Adentro de la bañera, hay trastos inservibles: ropa, palanganas y escupideras desfondadas, zapatos antiquísimos, sombreros, etc.
Junto al inodoro, un balde.
En el pequeño mueble de toilettes, botellas y botellitas semivacías, cisnes, talqueras, rouge rojísimo, peines, peinetas, cajas y cajitas. Un baratillo cojo y enloquecido.
Diseminados por los pisos se ven comederos con yuyos, con agua, o vacíos y volcados.

Andando por los numerosos pasillos y corredores uno encuentra percheros con capas tejidas, bufandas, chales y chalinas; collares de perla, de vidrio, de madera, de metal y de otros materiales que parecen extraplanetarios. Penden desde los techos abovedados arañas de caireles y de bronce.
En la mansión Tartaruga, aunque sobran luces eléctricas, una oscuridad sofocante resulta invencible.
Algunos pasillos denotan no haber sido transitados por siglos.
La vitrina de los frascos de perfume lleva al transeúnte a exóticos interiores africanos y parisinos, a un mismo tiempo. Pachulí y Coty, se confunden en ardiente abrazo.

La puerta principal, de hosca madera tosca, agrede a quien intente oscilar la campanilla que alerte su presencia.
Esa puerta, cerrada, ahoga; abierta, muerde.
Las portezuelas, a su vez, son agresivas. Baten un no se sabe qué, peligroso y cruel al entrarsalir, al salirentrar.
Igual ocurre con las ventanas y con los balcones. Quienes construyeron esta gran casa adoraron los pisos de laja.
Por las hendiduras de lajas circulan las tortuguitas recién nacidas, los bebétortuga, los nenes y las nenas.

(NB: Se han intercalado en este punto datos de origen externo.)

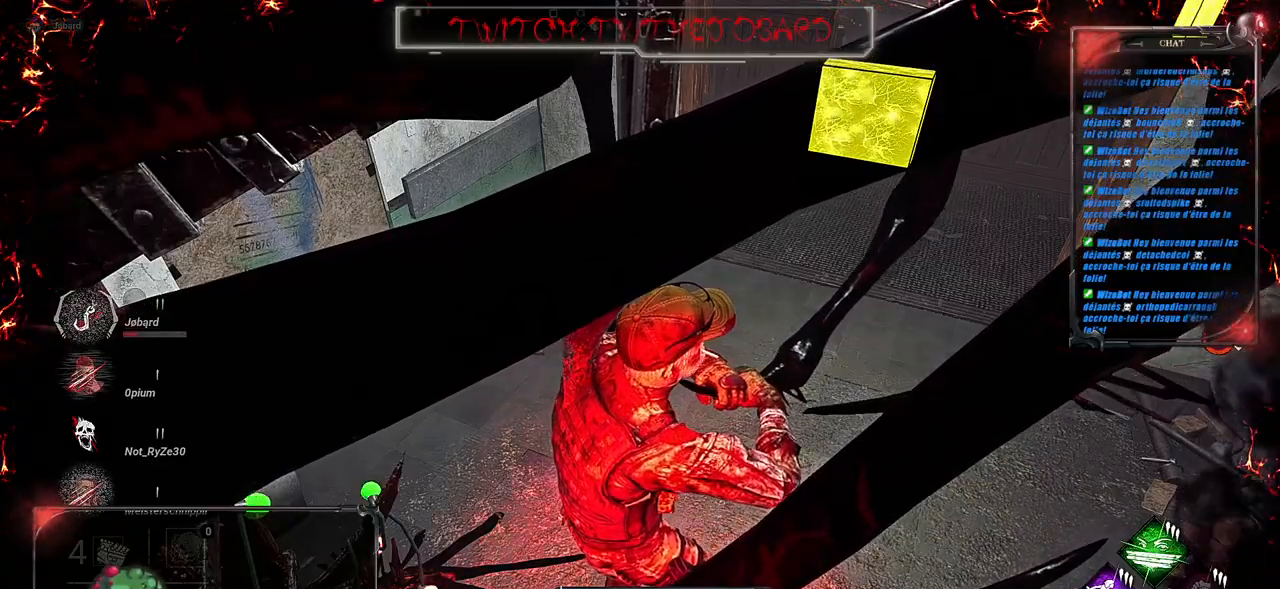
{"keys": [], "mouse": [], "events": []}
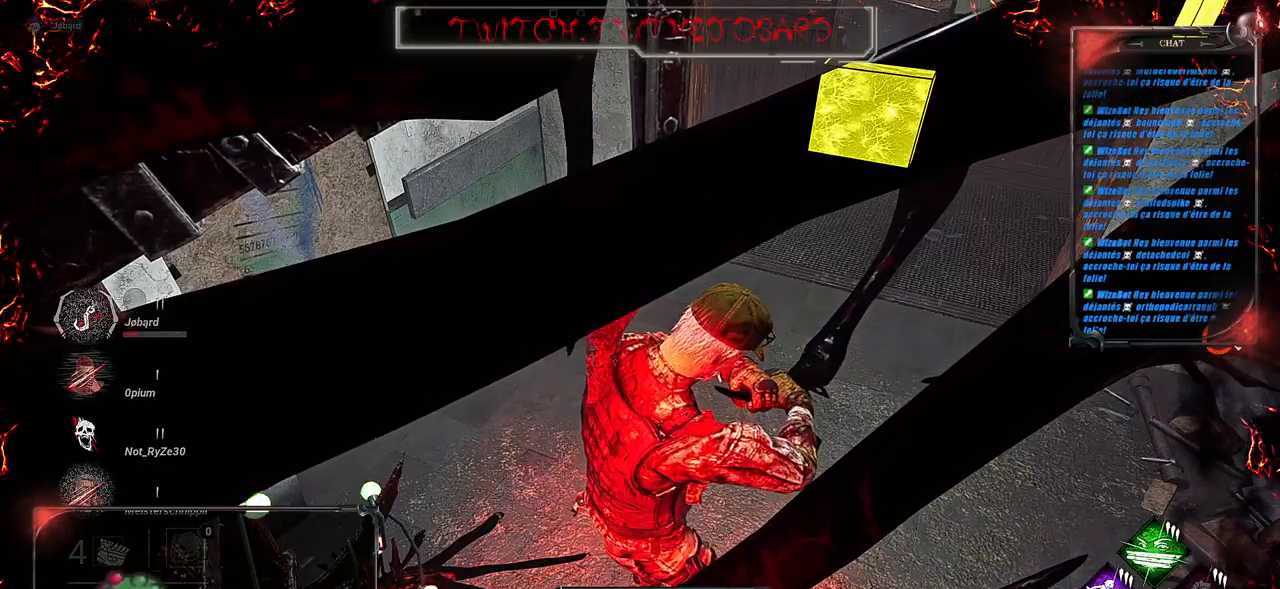
{"keys": [], "mouse": []}
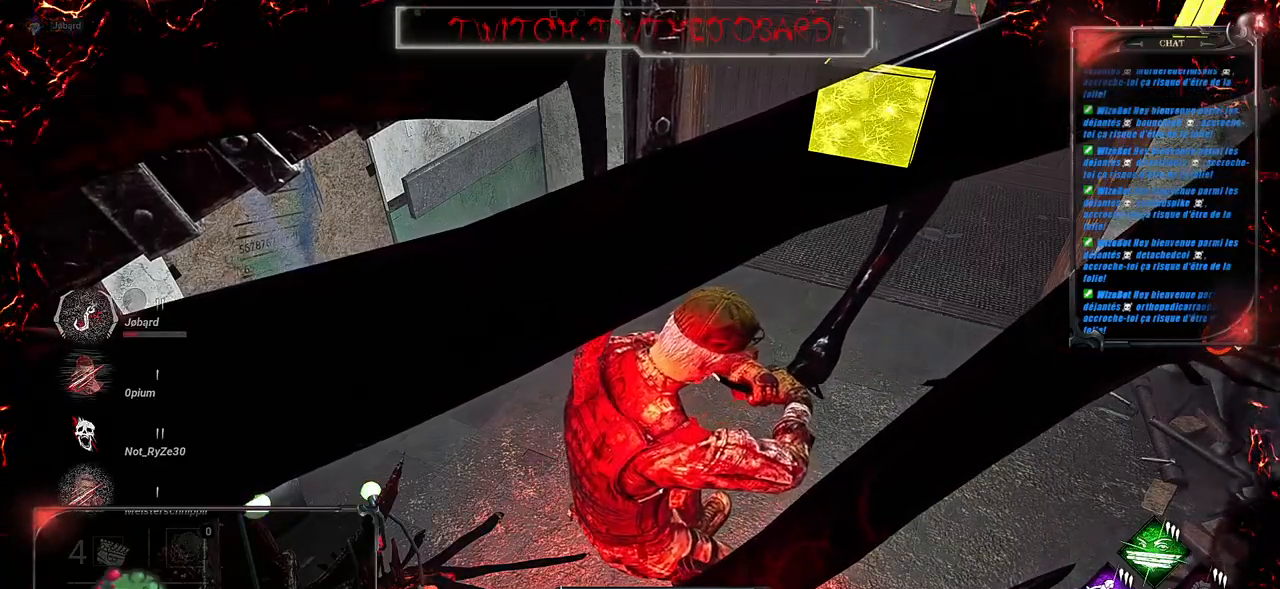
{"keys": [], "mouse": [], "events": []}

Cuando viene de un paseo por la ciudad, Carbúncula observa el piso de hendiduras a fin de no aplastar a un bebitotortuguitapobrecito; hijitomíoadoradorubiecito… venga con mamá.
Un esfuerzo descomunal le significa agacharse para levantar a uno de los pergenios.
Lo hace resollando aunque ella supone que suspira un bello romanticismo. En cuanto al amor a las tortugas, es bien sincero…
A veces, conversa con su hijito, el rubio, y yo he comprobado durante una visita al caserón que el rubio le contesta.
Es una respuesta amorosa de boca de víbora doméstica, aunque sin voz.
Casi olfateando las lajas con su nariz picuda, camina hacia la cocina. Agarra varias hojas de lechuga, las troza y va distribuyéndolas nido por nido, puesto que las quelonias madres ocupan nidos en las oquedades de los cimientos de los patios.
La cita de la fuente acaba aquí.